Несчастье северной живописи заключалось в том, что при всех ее высоких качествах в ней отсутствовали определенные специфически художественные идеи. Если бы она преследовала только иллюстративные цели, то, несомненно, при наличии ее замечательной техники раннефламандская живопись захлебнулась бы в декоративных изображениях великолепных тканей и превосходно написанных драпировках. И если это не произошло, то лишь потому, что к северу от Апеннин, в чем я не сомневаюсь, нельзя найти почти ни одного истинного произведения искусства, не находившегося под флорентийским влиянием, и где рисунок не определялся бы чисто художественными задачами, то есть задачами, продиктованными передачей формы и движения.
В предыдущих разделах этого тома я указывал, что человеческая фигура является главным материалом изобразительного искусства.
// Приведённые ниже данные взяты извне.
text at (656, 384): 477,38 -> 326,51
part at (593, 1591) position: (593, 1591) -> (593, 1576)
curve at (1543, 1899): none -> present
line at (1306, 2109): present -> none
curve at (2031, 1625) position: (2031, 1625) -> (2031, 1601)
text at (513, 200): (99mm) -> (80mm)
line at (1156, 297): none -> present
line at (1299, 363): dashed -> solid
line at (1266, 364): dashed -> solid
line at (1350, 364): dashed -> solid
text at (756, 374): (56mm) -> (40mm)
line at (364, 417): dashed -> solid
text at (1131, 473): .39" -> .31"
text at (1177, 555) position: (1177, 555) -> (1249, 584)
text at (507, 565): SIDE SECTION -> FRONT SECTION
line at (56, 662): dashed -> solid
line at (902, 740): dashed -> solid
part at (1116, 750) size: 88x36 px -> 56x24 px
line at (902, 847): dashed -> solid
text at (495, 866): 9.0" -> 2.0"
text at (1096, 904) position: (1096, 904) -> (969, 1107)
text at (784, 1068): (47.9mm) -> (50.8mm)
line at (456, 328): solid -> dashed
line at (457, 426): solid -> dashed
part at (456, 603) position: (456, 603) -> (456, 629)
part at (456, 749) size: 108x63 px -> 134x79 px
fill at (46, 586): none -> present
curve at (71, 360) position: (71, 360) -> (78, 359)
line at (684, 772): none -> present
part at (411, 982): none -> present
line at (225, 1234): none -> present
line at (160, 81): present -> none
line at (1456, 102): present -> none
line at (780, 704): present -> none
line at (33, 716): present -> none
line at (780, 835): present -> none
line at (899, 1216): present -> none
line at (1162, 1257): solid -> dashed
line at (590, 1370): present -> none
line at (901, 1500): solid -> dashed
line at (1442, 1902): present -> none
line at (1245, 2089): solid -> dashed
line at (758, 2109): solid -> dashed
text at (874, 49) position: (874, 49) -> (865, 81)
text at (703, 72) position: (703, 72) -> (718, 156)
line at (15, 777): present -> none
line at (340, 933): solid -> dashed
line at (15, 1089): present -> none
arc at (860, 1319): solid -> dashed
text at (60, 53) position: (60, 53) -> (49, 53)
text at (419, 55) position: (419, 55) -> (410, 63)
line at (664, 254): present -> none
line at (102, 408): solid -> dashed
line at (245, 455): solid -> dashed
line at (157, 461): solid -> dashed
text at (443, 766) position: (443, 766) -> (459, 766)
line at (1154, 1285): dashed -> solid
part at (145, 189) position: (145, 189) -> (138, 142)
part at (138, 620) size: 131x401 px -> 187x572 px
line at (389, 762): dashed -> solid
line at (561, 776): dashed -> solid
Каждый видимый предмет должен быть подчинен человеку и исходить из его мерила. Мерило, о котором я говорю, нельзя рассматривать в узко утилитарном или чисто нравственном смысле. В первую очередь это мерило счастья, не счастья человека, изображенного на портрете, а счастья людей, которые смотрят на этот портрет и воспринимают его. Это чувство возникает в зависимости от того, как изображен человек, а он должен быть показан так, чтобы мы не только распознали в нем определенный человеческий тип, не только рассматривали бы строение и моделировку его фигуры, но могли вживаться в его изображение, пока оно не вызвало бы в нас ответных душевных движений. Оно может заставить нас испытать счастливые мгновения, пробуждающие к активной и повышенной жизнедеятельности.
Фигуры должны быть изображены так, чтобы их движение можно было легко вообразить себе, не испытывая утомления, но ощутив приятное физическое напряжение. И, наконец, каждая фигура в композиции должна быть представлена в таком соотношении с другими, чтобы не уменьшать, а увеличивать эффект целого и так соотноситься с отведенным ей пространством, чтобы мы не чувствовали себя затерянными в пустоте или стиснутыми толпой. Мы в свою очередь обязаны воспринимать пространство так, чтобы оно усиливало нашу уверенность в постоянстве и прочности земного существования, раскрепощая нас от тирании повседневных, будничных дел.
Если все сказанное правильно, то напрашивается вывод: изображать все то, что мы видим, или то, что пробуждает в нас фантазия, недостаточно. В действительности мы воспринимаем гораздо больше умом, чем зрением, и лишь глупец не подозревает этого. Большая доля человеческого прогресса состоит в замене наивной условности осознанным законом, то же присуще и искусству. Вместо того, чтобы писать без разбора все, что привлекает его, великий художник преднамеренно выбирает среди массы зрительных впечатлений только те сочетания элементов, которые могут составить картину, где каждая линия должна выражать осязательную ценность, передавать движение, а пространственная композиция должна повышать их эффект.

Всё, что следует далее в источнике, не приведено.